- Opening Delimiter -

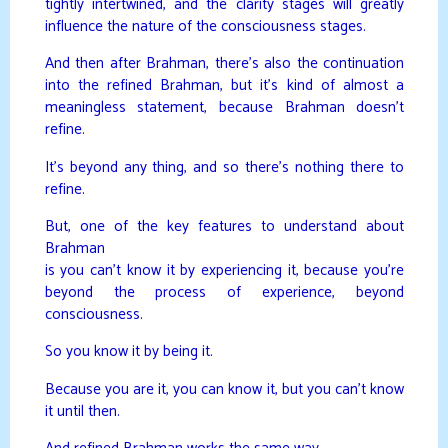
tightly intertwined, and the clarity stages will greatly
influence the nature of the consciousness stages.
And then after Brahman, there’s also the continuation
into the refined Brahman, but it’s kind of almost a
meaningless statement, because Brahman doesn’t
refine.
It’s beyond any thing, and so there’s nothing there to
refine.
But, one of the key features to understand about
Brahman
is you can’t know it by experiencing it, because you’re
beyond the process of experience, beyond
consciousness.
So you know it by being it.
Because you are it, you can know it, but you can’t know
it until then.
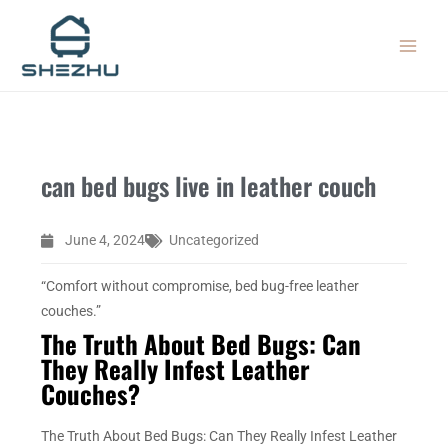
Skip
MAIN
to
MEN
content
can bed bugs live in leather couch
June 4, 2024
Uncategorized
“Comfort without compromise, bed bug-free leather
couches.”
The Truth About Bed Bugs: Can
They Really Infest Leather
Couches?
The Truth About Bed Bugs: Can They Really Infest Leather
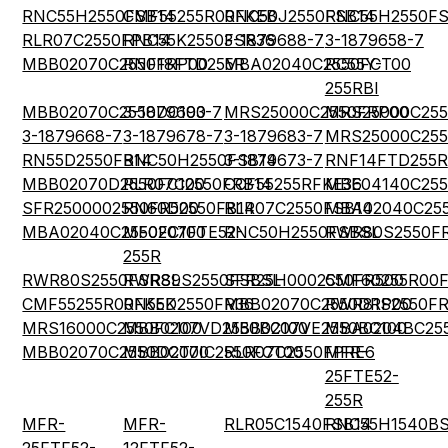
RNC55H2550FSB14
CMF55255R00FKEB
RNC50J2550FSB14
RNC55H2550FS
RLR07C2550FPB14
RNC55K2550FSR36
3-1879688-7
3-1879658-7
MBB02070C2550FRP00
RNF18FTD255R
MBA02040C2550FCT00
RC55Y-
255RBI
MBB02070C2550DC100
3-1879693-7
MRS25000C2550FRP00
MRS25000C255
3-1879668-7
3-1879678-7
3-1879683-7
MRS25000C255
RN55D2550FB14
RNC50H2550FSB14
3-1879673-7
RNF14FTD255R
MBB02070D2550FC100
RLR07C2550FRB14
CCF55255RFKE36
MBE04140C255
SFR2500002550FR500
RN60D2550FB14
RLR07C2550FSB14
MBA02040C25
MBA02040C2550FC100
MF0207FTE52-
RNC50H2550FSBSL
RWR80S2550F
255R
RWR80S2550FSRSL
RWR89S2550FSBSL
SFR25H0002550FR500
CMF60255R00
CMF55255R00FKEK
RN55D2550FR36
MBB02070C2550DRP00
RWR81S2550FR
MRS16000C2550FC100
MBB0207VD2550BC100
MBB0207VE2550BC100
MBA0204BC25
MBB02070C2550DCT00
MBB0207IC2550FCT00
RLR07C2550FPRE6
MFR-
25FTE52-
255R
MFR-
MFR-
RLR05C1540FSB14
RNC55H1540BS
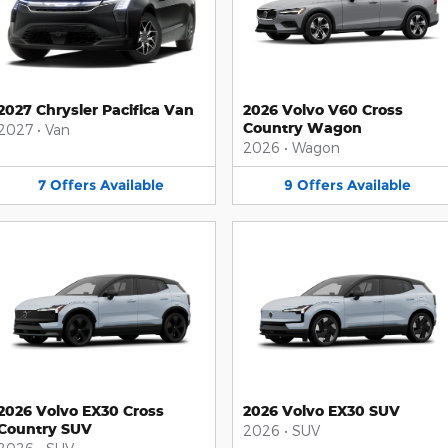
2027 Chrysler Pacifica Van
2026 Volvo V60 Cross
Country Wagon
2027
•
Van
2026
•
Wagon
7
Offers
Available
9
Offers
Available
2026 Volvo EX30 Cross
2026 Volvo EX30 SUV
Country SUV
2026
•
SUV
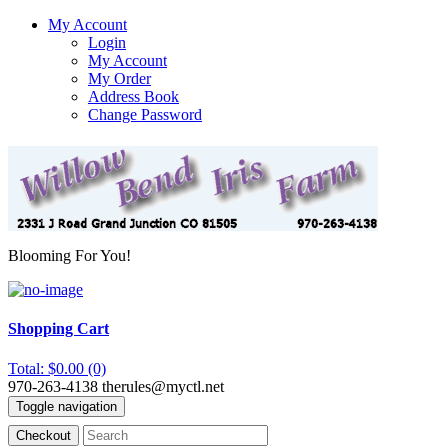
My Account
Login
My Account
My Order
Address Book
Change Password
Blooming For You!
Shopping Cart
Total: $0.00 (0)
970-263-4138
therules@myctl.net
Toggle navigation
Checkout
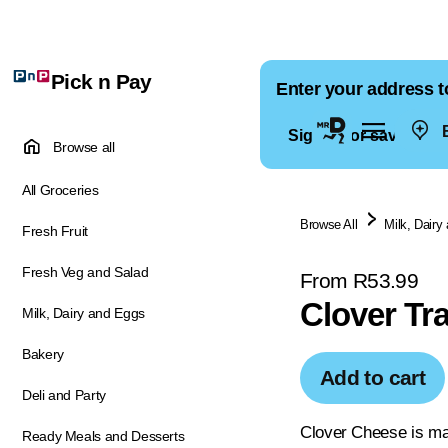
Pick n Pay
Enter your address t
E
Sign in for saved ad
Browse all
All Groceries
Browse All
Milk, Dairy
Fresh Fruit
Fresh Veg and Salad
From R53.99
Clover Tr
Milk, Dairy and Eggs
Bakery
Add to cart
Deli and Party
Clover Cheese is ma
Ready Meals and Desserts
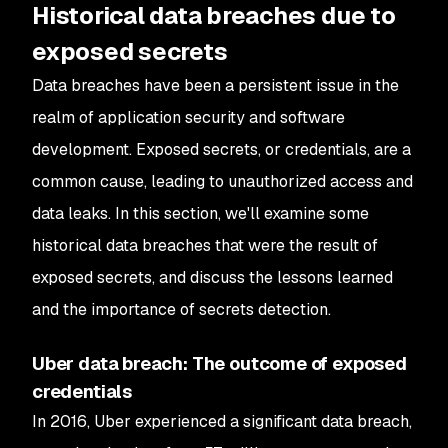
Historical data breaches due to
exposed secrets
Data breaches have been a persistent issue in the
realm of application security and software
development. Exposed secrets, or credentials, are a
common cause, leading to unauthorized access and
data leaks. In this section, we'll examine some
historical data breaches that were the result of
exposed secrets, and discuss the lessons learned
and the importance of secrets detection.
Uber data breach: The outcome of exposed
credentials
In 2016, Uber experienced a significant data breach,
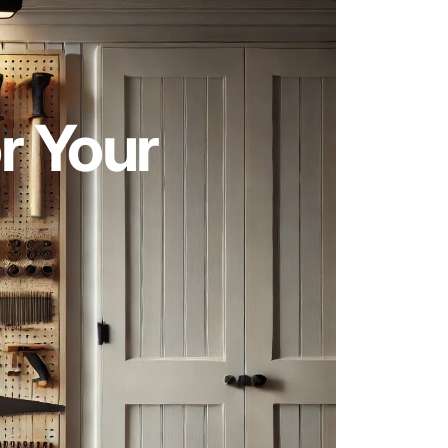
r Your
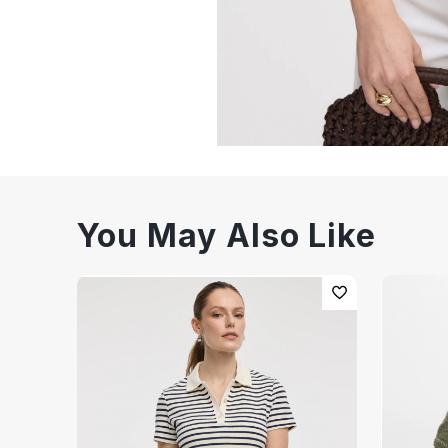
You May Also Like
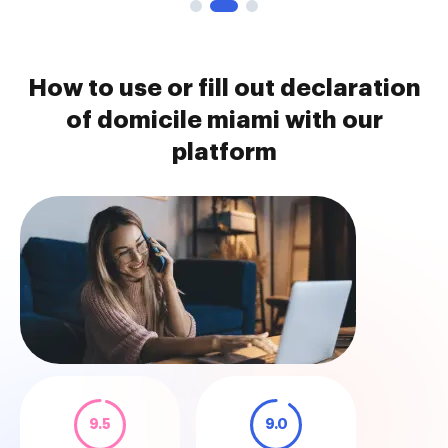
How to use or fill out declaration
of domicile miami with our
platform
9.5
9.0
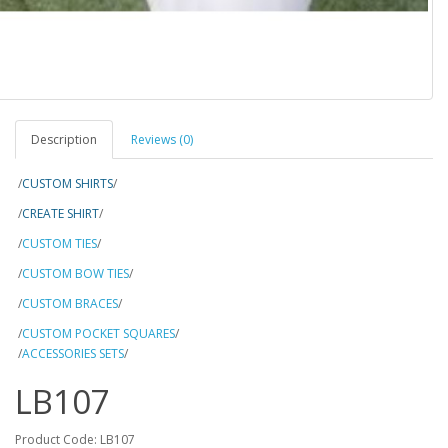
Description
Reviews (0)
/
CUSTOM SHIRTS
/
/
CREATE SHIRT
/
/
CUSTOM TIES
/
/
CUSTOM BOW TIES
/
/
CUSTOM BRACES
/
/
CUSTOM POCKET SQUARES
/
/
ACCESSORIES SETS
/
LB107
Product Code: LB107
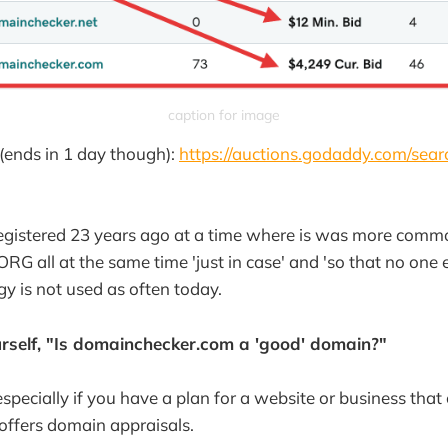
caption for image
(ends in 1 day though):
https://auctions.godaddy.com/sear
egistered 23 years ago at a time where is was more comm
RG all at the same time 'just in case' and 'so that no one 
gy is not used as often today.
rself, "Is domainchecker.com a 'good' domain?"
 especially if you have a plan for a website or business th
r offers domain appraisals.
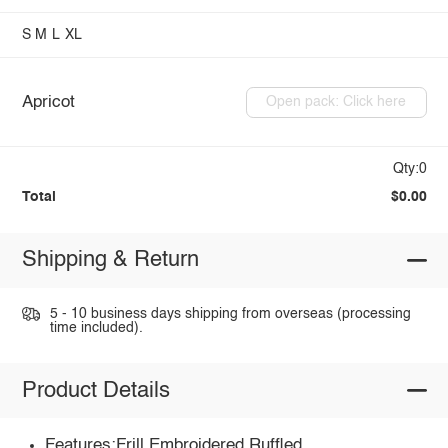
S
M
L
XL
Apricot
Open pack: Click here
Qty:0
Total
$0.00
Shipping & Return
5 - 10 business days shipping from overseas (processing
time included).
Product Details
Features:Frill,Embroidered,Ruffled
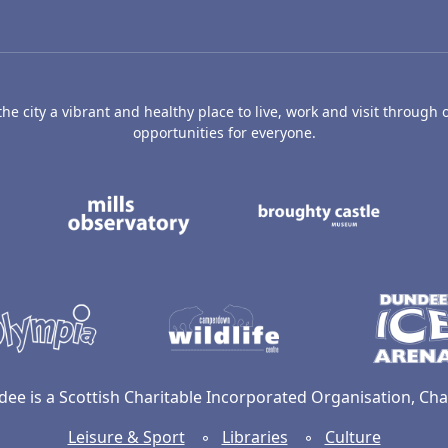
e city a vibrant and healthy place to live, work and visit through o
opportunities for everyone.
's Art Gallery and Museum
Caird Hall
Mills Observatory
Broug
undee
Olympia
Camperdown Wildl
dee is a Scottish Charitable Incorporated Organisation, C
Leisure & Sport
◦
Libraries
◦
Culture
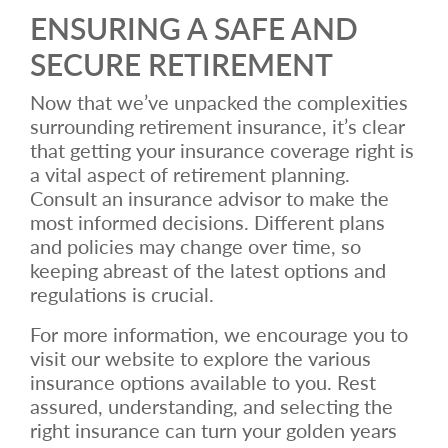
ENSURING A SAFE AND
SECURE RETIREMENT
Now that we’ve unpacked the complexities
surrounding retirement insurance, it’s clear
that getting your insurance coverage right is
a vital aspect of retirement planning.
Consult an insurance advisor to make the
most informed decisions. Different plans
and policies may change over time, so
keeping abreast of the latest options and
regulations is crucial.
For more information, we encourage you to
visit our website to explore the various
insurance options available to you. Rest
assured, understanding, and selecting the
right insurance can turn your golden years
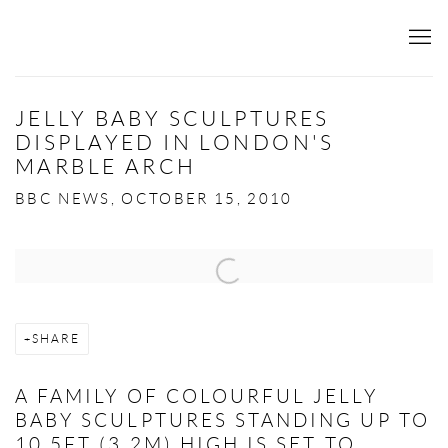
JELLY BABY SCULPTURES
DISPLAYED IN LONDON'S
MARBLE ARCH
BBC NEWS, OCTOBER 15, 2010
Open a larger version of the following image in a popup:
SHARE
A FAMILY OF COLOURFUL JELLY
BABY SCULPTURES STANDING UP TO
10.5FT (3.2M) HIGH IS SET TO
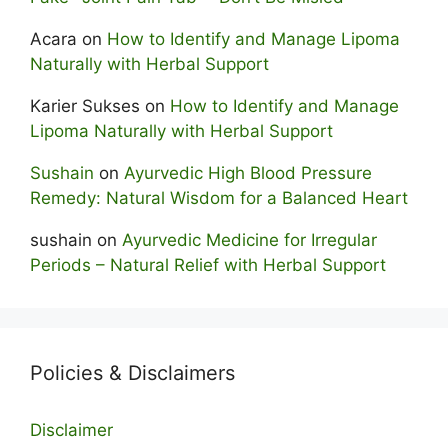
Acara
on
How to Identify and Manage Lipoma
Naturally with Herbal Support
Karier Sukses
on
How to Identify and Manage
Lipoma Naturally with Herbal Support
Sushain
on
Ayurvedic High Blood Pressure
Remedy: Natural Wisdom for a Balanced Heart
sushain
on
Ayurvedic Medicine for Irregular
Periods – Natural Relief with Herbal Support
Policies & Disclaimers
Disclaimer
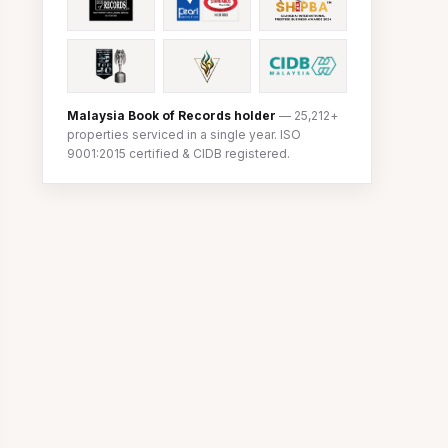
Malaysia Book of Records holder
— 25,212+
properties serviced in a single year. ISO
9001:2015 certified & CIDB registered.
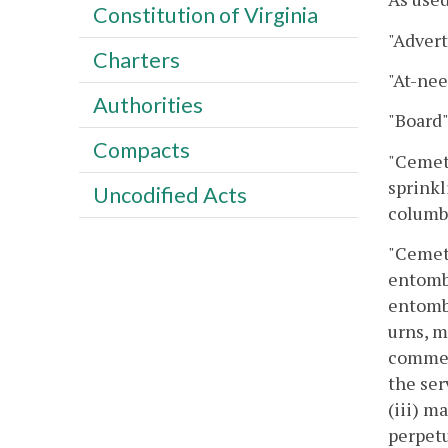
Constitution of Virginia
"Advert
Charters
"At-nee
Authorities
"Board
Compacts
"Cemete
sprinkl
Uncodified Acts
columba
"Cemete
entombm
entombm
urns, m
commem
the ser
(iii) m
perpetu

- Closing Delimiter -

#### ASSIGNED TASK:
Reply with one number only: how many lines of the listing hold "credentials"?

#### EXERCISE ANSWER:
2